BEGIN GIVEN TEXT

Where did all that content come from?
All I can say is, there’s always something. I never run dry.
Wellspring of Creativity
That’s my message to you, Fair Reader: There’s always something. When you start to create, you reach down into some magical place, where there’s always more stuff ready to bubble forth. As soon as you take some out and write it down, more wells up to take its place.
I think of it as a wellspring of creativity. I’ve spoken to other writers, and I’m assured the situation is the same in all other kinds of artistic endeavors: The more you produce, the more there is to draw from.
You can never run out. There’s a wellspring of creativity inside you.
I’m not talking about Creation. That would be presumptuous. In my theology, only God creates. The best we can do is recombine elements of that primordial Creation in new ways. That’s not Creation—but it is creativity. Somehow, when we do this kind of work, we participate in God’s creative work.
Yes, Distinguished Reader. I’m saying it’s a Divine Calling.
Ignore it at your peril.
Despite the time and effort required for the weekly blog post, I have completed and sold an epic novel, due to be published August 23. I have a middle-grades novel for which I’ll soon be seeking a publisher. And there are other projects in the works, which I’m not ready to talk about yet.
The more you dip out, the more comes in to take its place.
You might think about trying it, too, Dear Reader.
Just plunge in. You have but to stretch forth your hand.
Larry F. Sommers, Your New Favorite Writer
Price of Passage
Norwegian Farmers and Fugitive Slaves in Pre-Civil War Illinois
(History is not what you thought!)
You’re very inspirational, Larry! Write on!
Thank you Larry for the mention of our work at Write by the Lake. You merely showed up at the right time. You did the hard work and the journey of your beautiful book took flight. I am thrilled for you and even more thrilled that your story will be shared with the world. Onward! Keep writing forward!
Thank you, Laurie. You are too modest. You and Christine both played large parts in the birth of this book. I hope you find it worthy.

END GIVEN TEXT
BEGIN GIVEN RECORDS

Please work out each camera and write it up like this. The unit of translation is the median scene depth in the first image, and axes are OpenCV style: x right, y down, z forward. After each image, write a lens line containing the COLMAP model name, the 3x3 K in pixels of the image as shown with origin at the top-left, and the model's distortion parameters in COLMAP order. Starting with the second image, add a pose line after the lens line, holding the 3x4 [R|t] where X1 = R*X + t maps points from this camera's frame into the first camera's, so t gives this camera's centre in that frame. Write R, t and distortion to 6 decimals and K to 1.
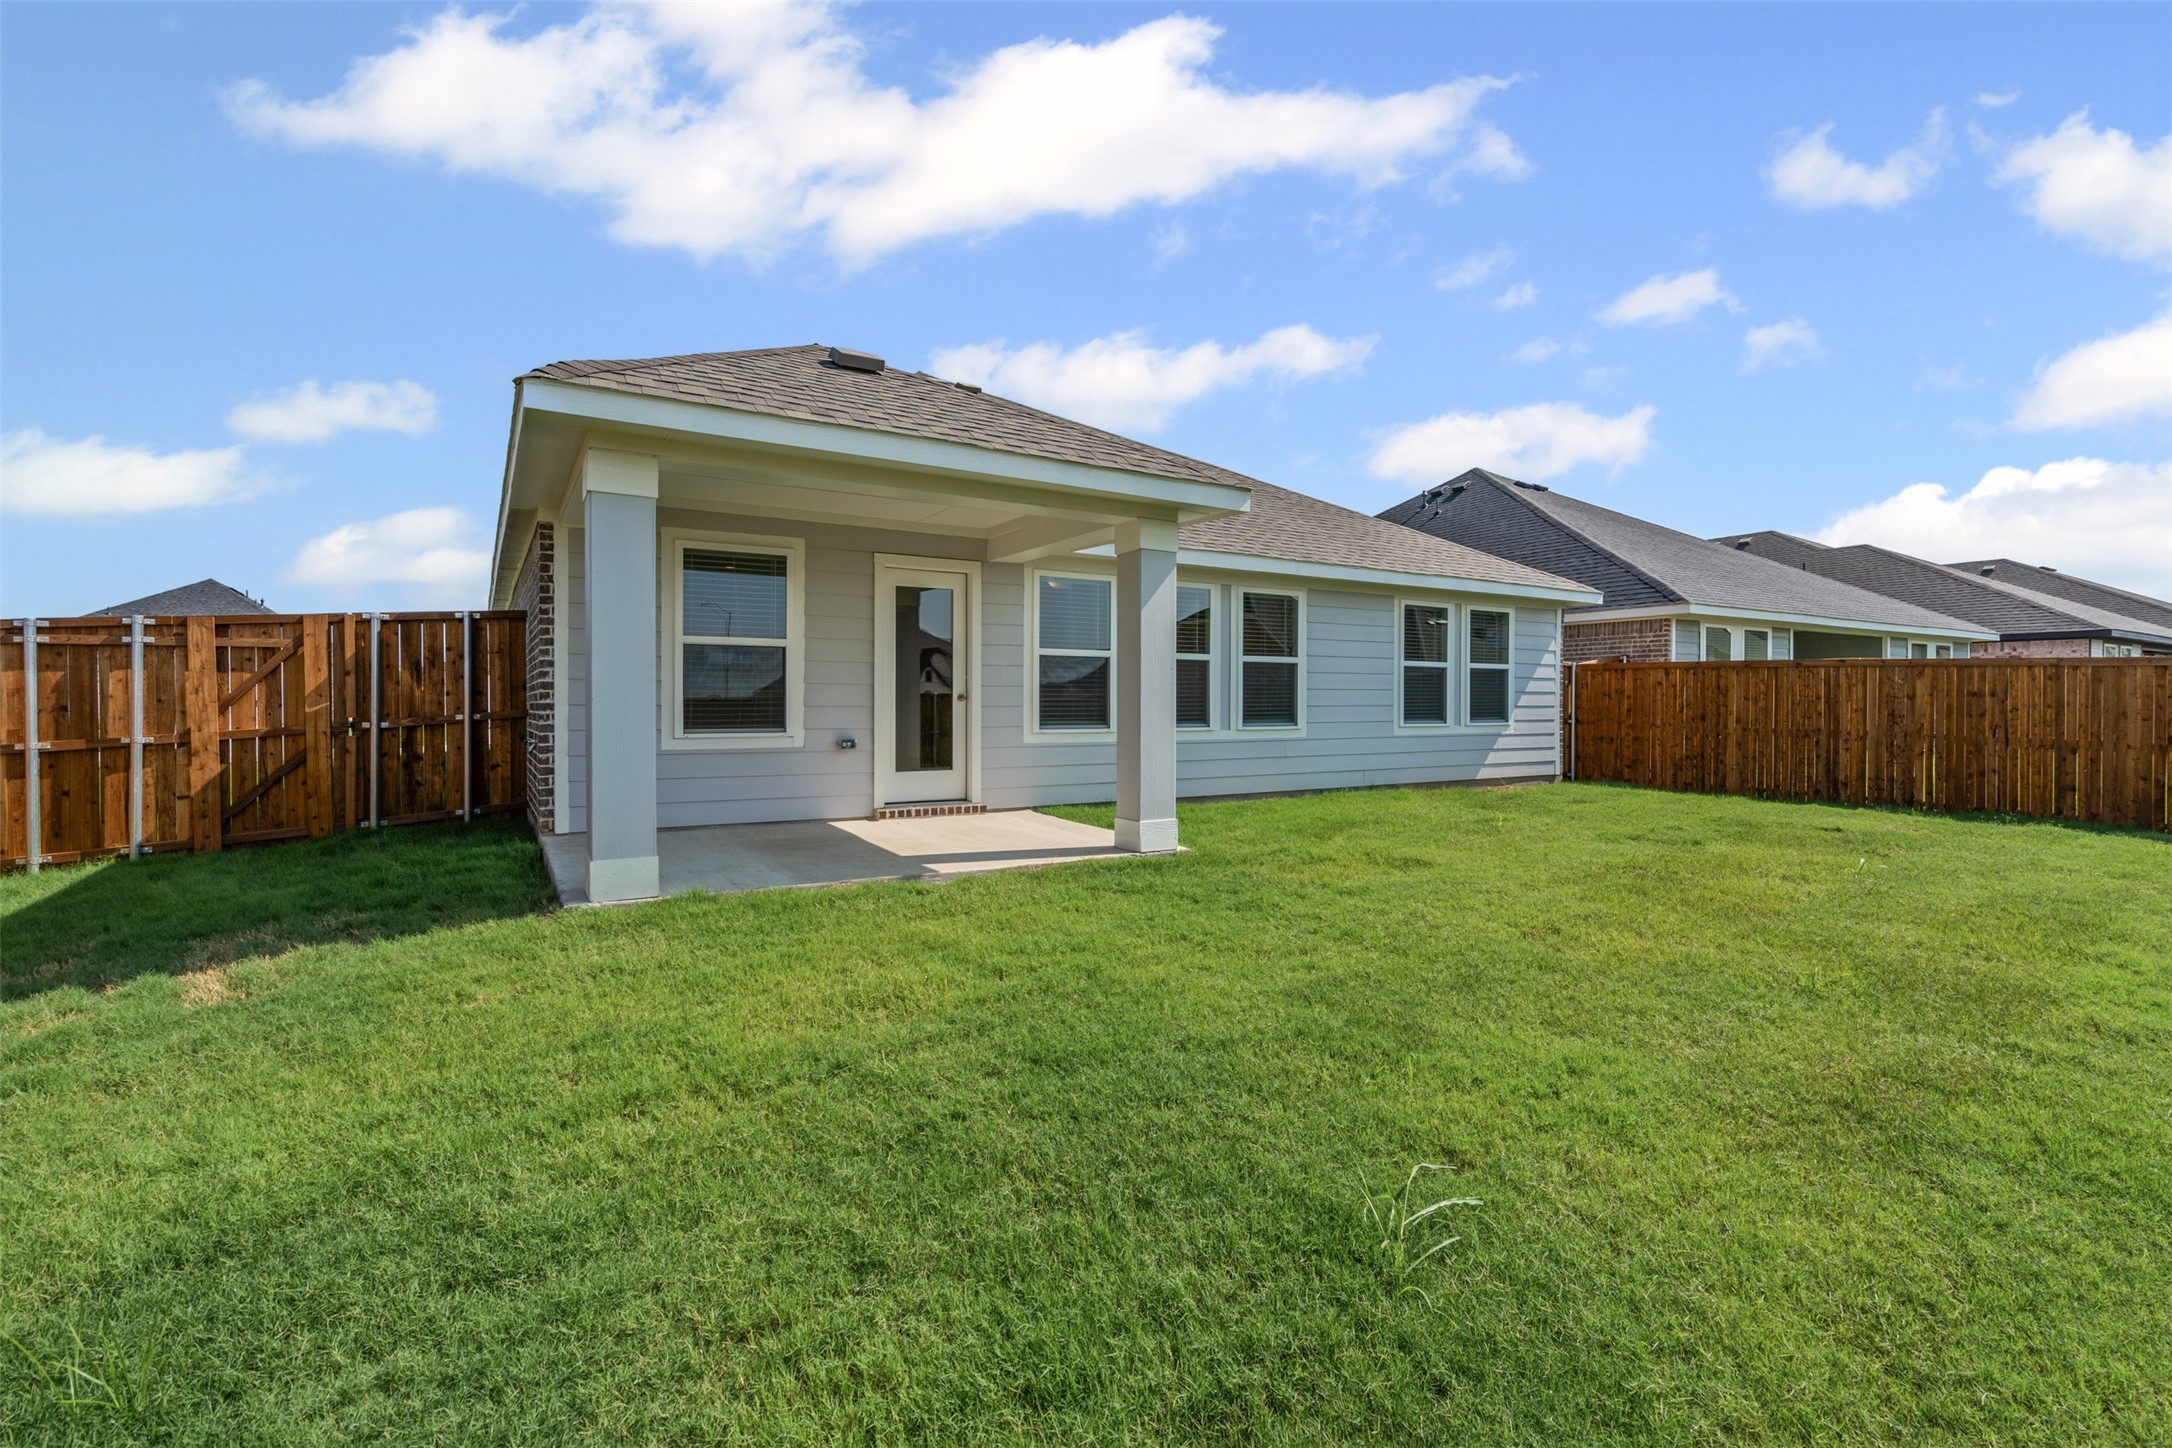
lens RADIAL K [[973.6, 0, 1086.0], [0, 973.6, 724.0], [0, 0, 1]] dist [-0.001355, -0.000174]
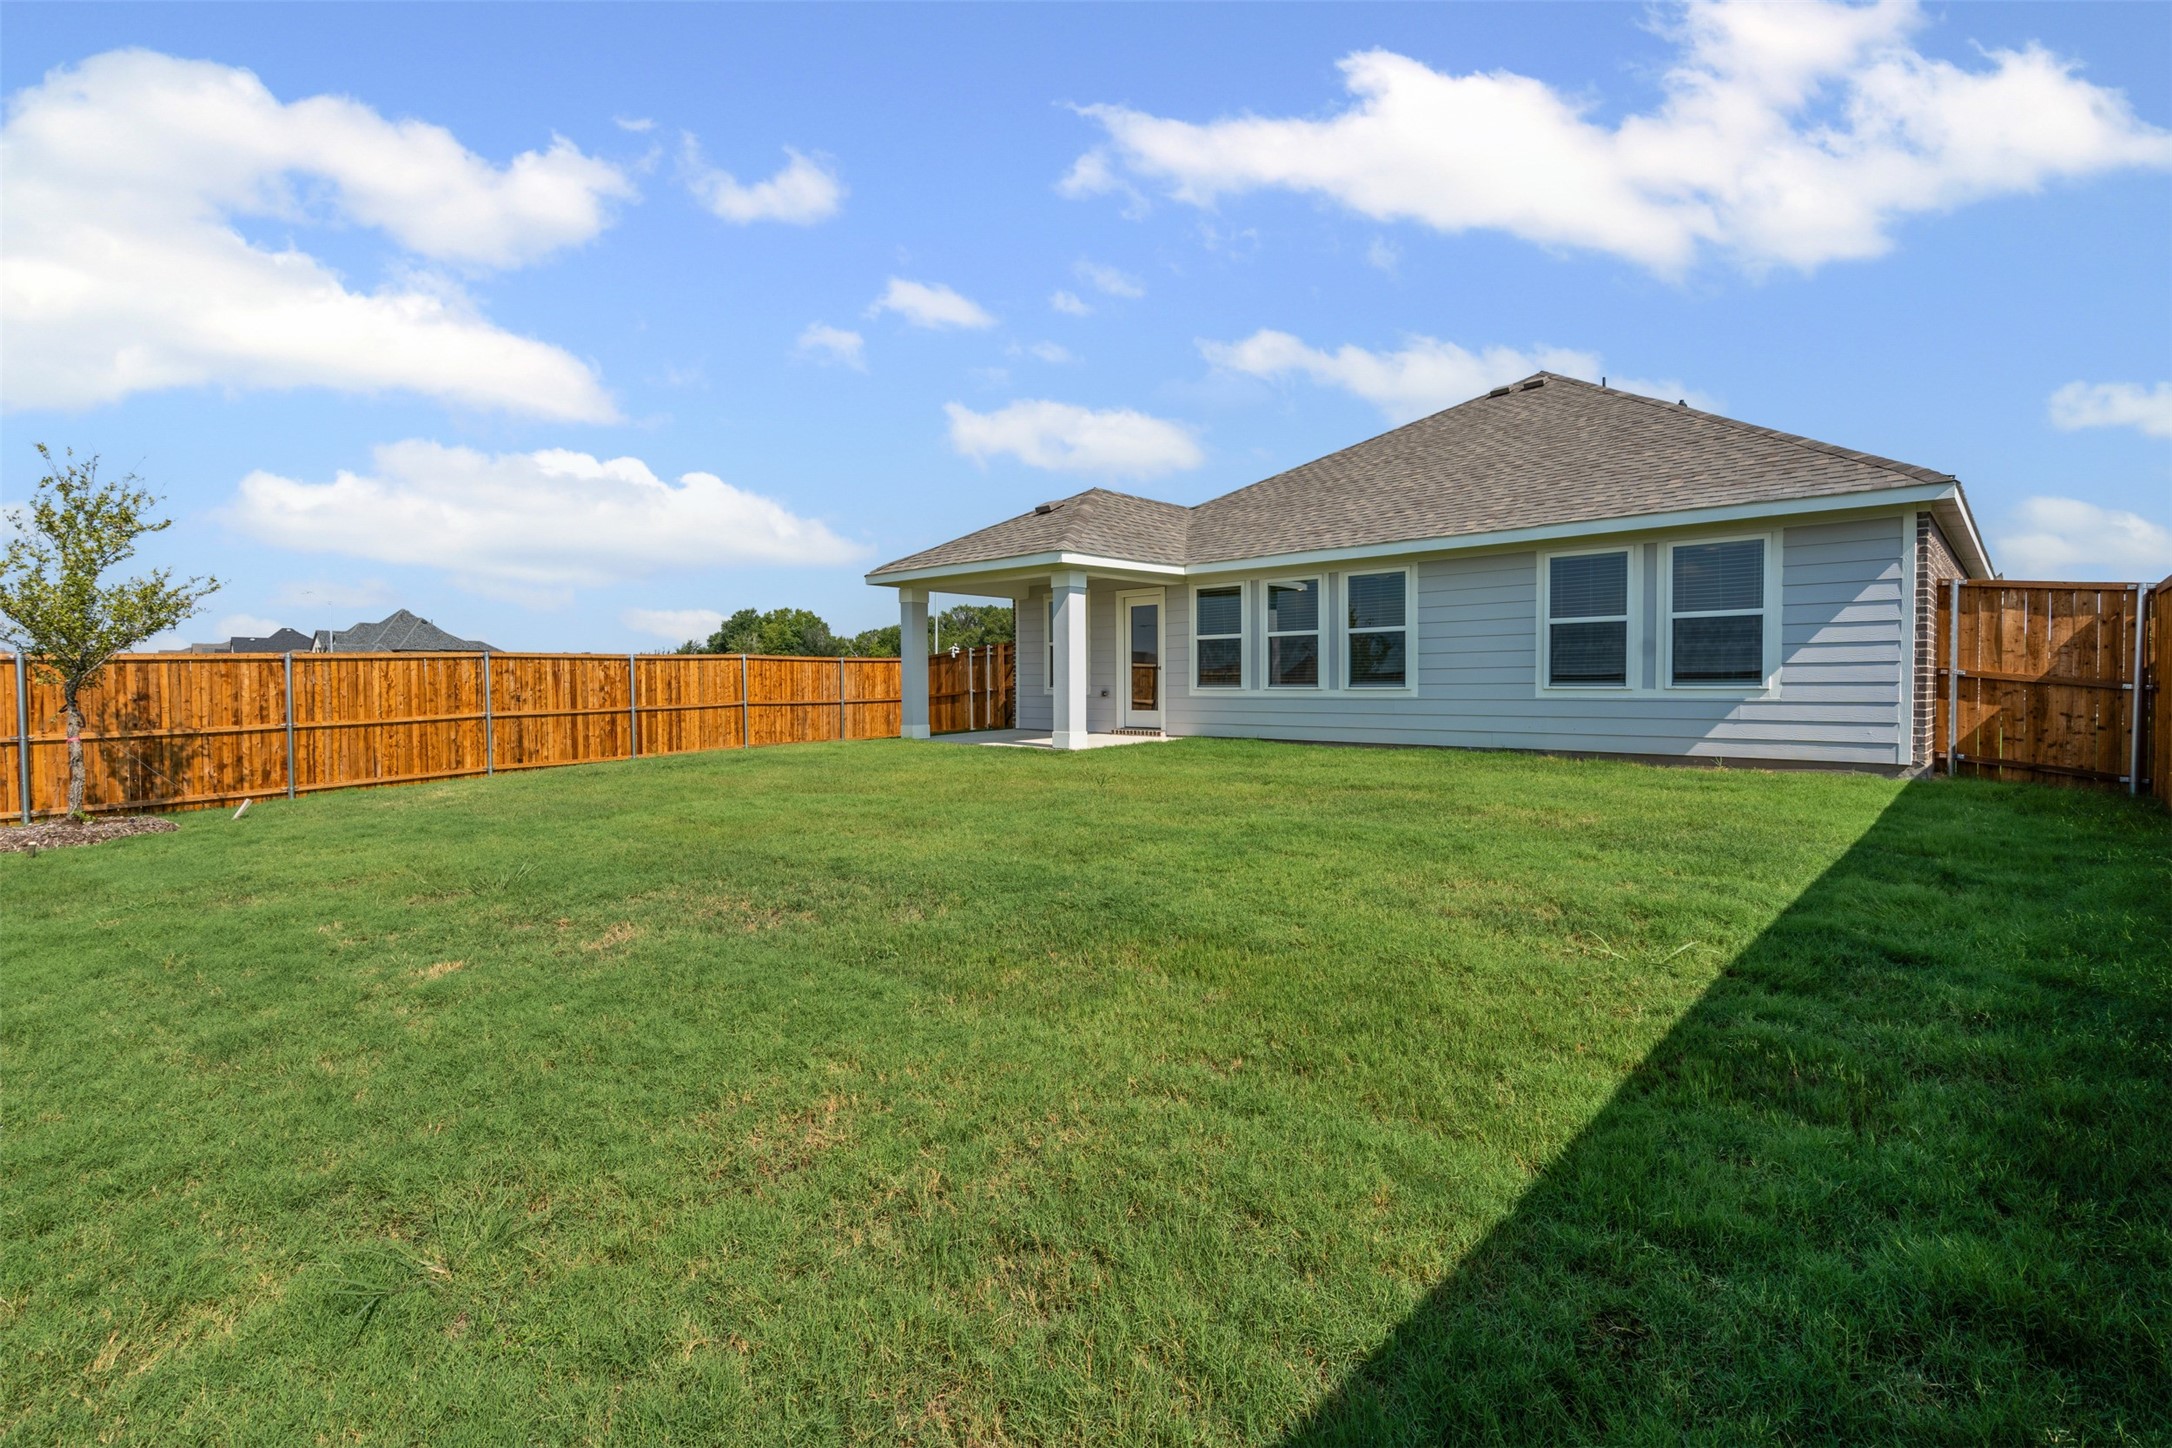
lens RADIAL K [[969.7, 0, 1086.0], [0, 969.7, 724.0], [0, 0, 1]] dist [-0.036620, 0.017318]
pose [[0.251554, 0.034260, -0.967237, 1.179529], [-0.015960, 0.999384, 0.031248, 0.015556], [0.967712, 0.007576, 0.251946, 0.356445]]
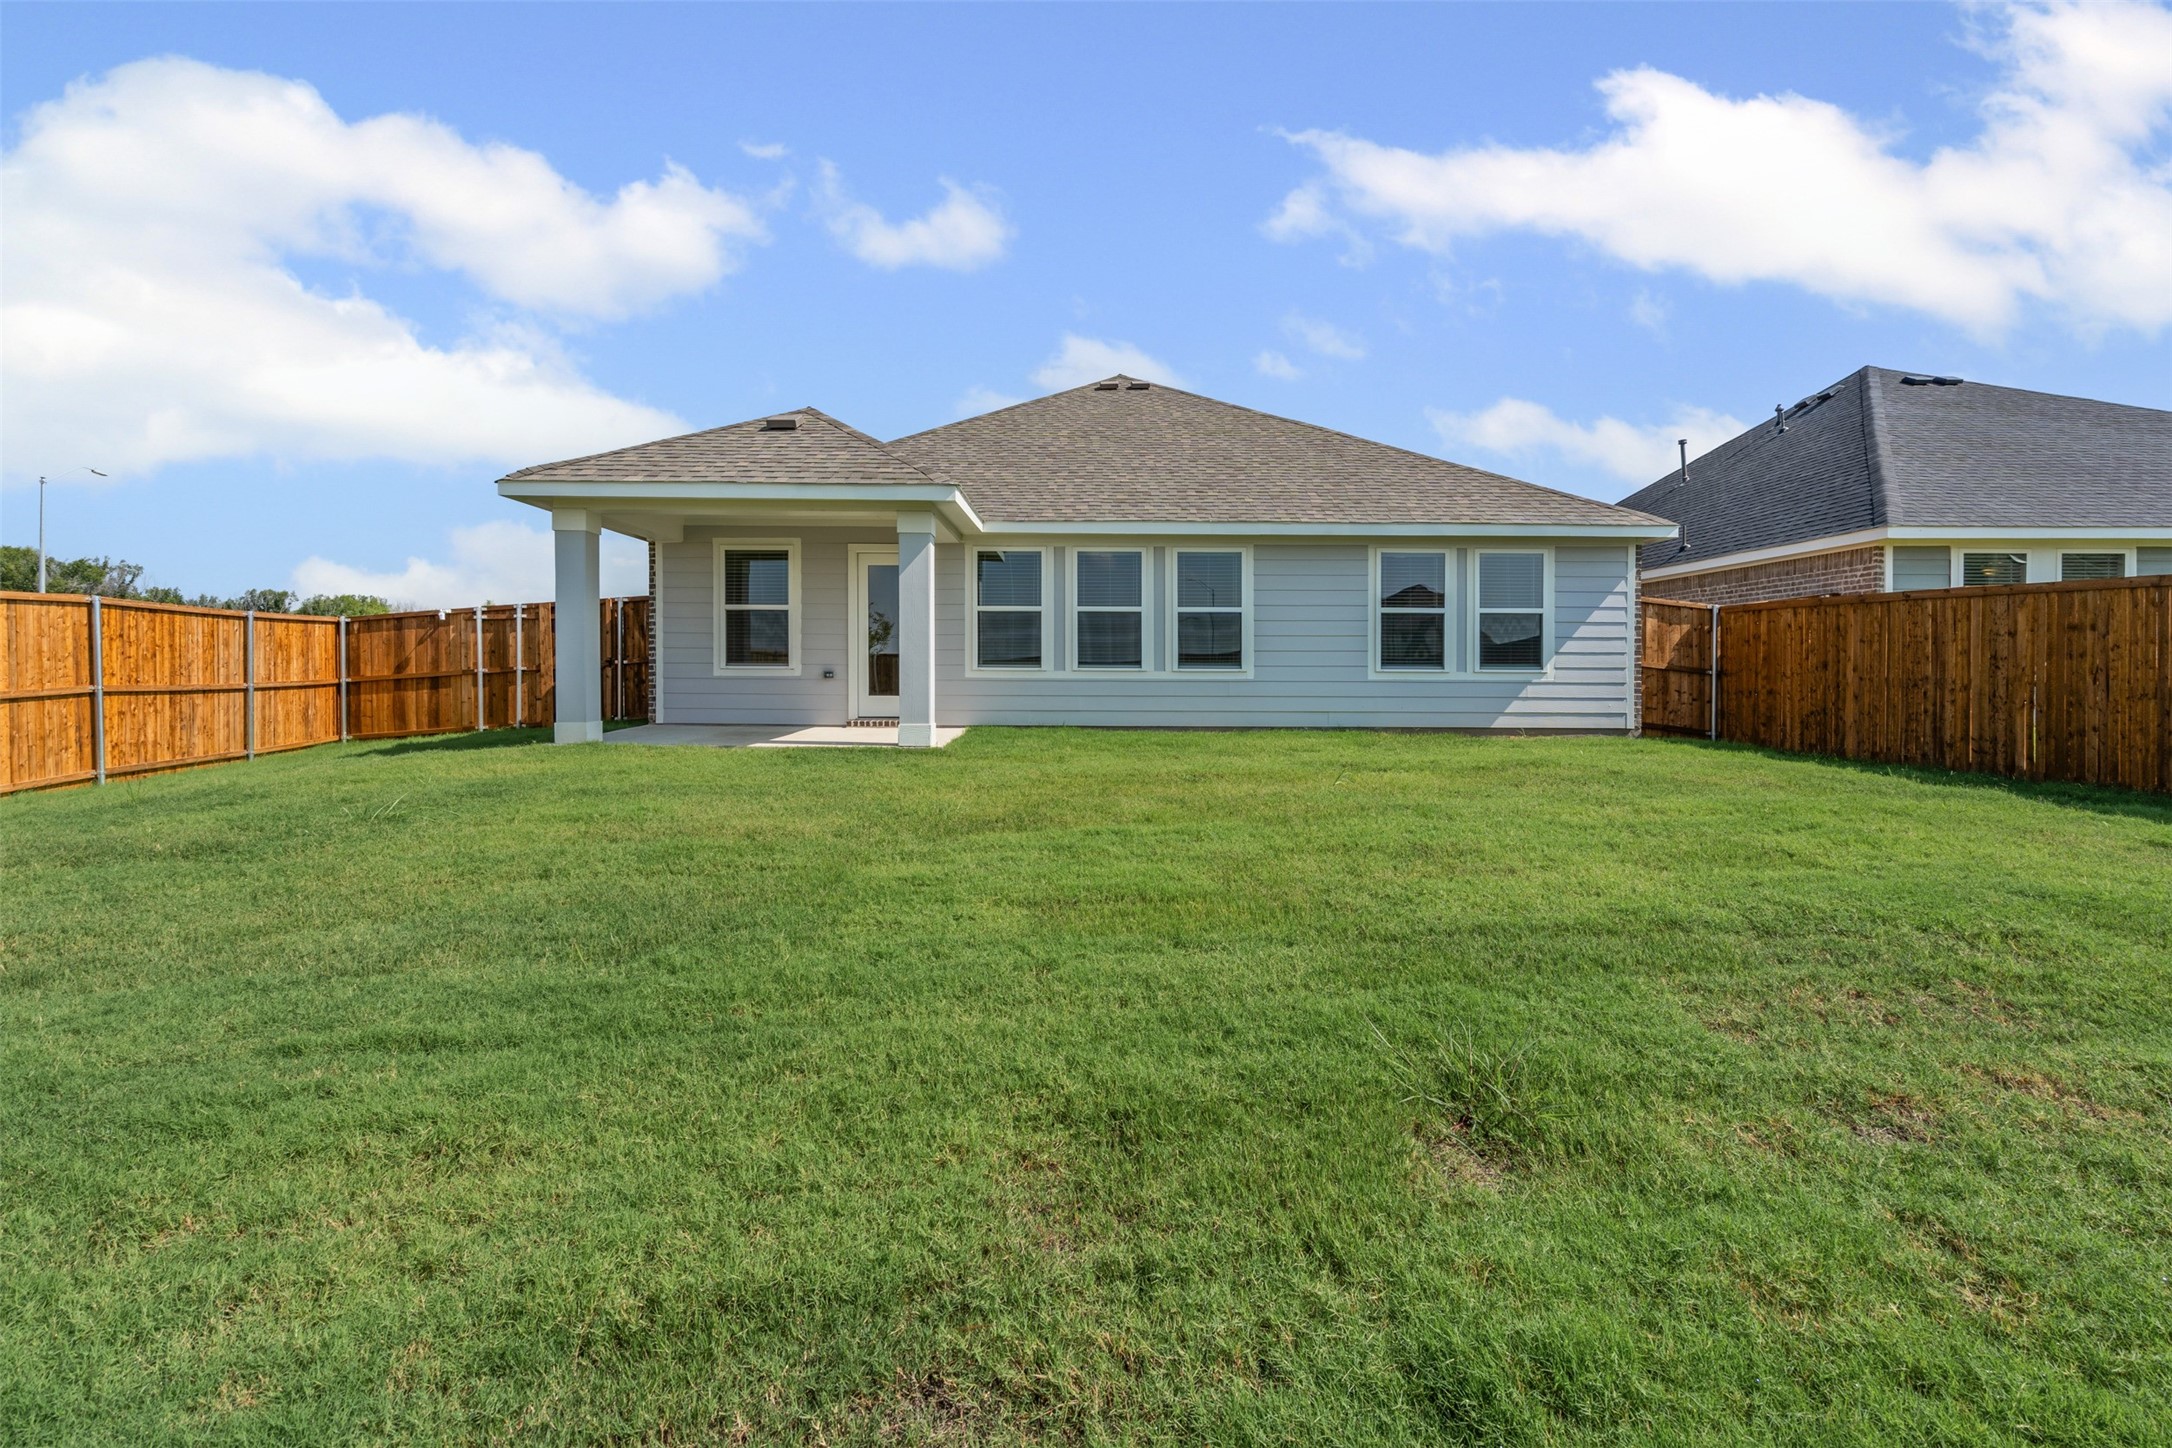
lens RADIAL K [[972.3, 0, 1082.4], [0, 972.3, 688.3], [0, 0, 1]] dist [-0.001302, -0.000058]
pose [[0.855073, 0.011450, -0.518381, 0.626444], [-0.013910, 0.999903, -0.000859, 0.027059], [0.518321, 0.007946, 0.855149, -0.045527]]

END GIVEN RECORDS

_ABOUT THIS TASK_
Set down the passage from the post on the wellspring of creativity, starting at "I think of it" and ending at "creativity inside you.", with its wording unchanged.

_PROBLEM SOLUTION_
I think of it as a wellspring of creativity. I’ve spoken to other writers, and I’m assured the situation is the same in all other kinds of artistic endeavors: The more you produce, the more there is to draw from.
You can never run out. There’s a wellspring of creativity inside you.